What you need to do.
Set down, please, exactly the lines below that run from the line with "thumb ip: (460, 275)" to the line with "ring pip: (431, 333)", both lines included.

Keypoint text descriptions:

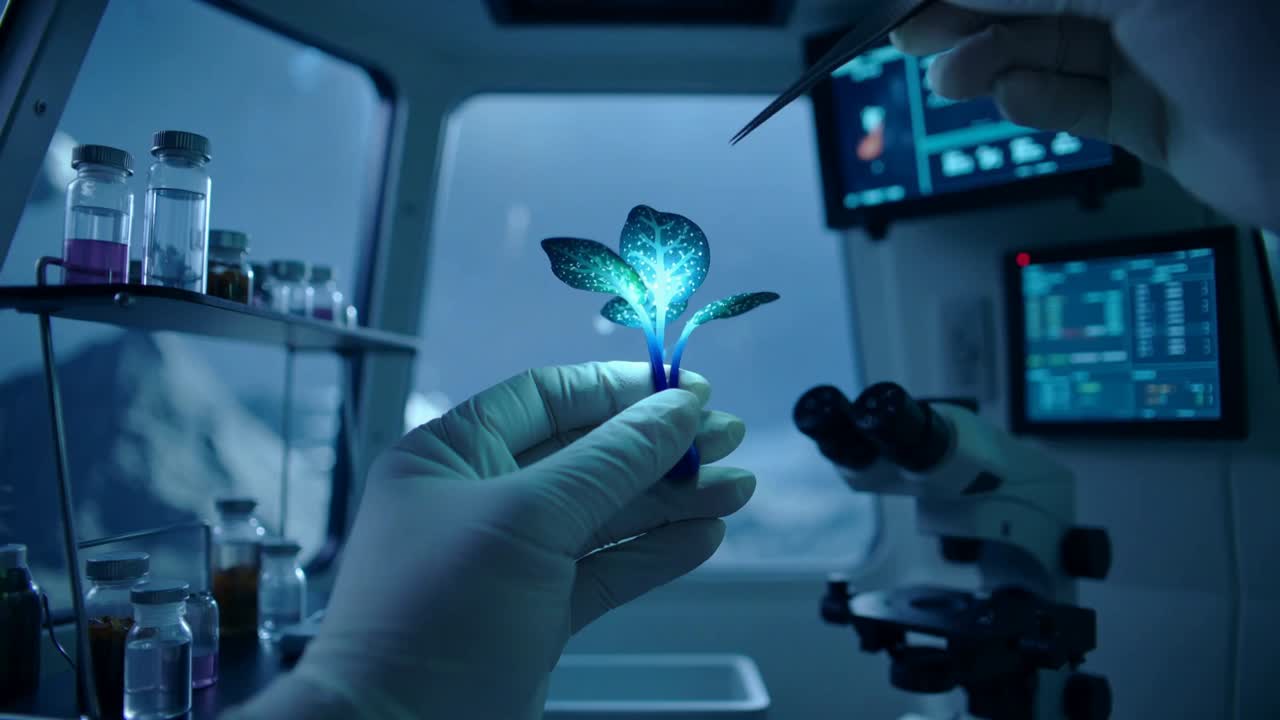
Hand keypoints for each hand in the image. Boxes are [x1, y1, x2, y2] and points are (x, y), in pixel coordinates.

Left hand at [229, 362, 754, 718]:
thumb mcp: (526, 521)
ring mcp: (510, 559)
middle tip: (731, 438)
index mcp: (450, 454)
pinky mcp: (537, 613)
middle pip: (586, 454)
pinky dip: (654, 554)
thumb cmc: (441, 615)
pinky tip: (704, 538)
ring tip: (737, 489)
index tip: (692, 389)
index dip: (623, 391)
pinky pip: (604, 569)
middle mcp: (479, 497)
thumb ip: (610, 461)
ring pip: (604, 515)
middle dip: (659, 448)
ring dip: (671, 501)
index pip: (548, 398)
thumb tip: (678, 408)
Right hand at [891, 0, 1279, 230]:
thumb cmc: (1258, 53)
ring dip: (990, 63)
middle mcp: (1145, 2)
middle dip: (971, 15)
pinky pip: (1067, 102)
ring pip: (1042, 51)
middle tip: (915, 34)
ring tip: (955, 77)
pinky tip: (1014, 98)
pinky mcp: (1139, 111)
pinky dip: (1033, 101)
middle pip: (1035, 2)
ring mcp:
--
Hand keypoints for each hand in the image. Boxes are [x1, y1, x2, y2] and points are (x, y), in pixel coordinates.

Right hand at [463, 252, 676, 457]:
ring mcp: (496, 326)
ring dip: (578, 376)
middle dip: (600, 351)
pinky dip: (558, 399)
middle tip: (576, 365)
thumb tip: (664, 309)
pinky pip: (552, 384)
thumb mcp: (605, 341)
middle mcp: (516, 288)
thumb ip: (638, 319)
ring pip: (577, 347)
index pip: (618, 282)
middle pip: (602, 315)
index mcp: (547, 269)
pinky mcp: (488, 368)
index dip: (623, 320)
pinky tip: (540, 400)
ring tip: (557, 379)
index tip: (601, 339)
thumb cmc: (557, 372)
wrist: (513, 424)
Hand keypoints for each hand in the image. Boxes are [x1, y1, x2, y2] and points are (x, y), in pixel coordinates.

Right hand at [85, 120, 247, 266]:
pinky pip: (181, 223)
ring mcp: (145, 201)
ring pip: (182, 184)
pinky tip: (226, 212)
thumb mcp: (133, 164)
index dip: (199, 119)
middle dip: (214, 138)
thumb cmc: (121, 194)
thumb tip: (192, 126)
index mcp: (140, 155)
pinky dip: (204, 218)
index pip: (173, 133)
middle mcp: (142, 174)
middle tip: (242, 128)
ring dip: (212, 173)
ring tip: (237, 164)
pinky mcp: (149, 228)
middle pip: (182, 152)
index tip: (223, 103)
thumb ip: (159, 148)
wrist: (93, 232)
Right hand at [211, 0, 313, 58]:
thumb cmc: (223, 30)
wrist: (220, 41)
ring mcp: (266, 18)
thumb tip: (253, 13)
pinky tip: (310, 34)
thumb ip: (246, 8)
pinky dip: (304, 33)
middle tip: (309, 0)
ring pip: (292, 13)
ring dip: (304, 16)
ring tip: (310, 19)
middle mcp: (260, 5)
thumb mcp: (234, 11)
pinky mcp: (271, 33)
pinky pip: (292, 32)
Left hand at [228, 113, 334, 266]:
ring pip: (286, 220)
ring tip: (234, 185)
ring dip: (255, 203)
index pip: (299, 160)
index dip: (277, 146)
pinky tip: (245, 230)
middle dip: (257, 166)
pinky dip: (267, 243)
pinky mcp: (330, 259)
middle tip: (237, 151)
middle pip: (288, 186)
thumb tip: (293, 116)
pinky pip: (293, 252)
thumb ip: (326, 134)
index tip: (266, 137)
* * *
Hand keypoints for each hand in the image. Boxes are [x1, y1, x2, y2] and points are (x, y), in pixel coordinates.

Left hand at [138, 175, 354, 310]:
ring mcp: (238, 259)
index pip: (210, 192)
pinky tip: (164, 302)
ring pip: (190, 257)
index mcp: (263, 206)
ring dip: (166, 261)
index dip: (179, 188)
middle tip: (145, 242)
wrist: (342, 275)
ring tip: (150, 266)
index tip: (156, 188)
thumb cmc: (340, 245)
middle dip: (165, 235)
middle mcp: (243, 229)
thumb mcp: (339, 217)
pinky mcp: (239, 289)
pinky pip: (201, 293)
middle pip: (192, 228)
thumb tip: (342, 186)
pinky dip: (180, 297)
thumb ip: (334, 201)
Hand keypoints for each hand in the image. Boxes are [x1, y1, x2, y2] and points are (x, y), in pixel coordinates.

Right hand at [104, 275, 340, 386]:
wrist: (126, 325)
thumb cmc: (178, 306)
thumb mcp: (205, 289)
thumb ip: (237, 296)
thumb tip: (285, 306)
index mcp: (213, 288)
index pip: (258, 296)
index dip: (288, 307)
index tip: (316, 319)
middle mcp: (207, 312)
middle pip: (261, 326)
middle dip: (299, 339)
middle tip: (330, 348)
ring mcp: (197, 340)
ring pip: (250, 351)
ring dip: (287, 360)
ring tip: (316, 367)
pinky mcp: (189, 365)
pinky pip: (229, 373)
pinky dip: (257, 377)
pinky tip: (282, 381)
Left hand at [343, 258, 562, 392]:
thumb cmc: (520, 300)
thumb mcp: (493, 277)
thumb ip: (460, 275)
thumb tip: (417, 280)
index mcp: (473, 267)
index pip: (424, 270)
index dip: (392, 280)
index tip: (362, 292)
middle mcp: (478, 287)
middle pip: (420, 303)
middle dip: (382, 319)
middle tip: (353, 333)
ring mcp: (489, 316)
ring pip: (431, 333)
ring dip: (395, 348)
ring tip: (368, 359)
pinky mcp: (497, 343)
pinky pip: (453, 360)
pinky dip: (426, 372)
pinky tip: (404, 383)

Answer for the task.
thumb ip: (460, 275)
thumb tip: (417, 280)
index mcp: (473, 267)
index pip: (424, 270)
index dip: (392, 280)
index tip: (362, 292)
middle mcp: (478, 287)
middle pip: (420, 303)
middle dip: (382, 319)
middle tip: (353, 333)
ring mcp: (489, 316)
ring pip: (431, 333)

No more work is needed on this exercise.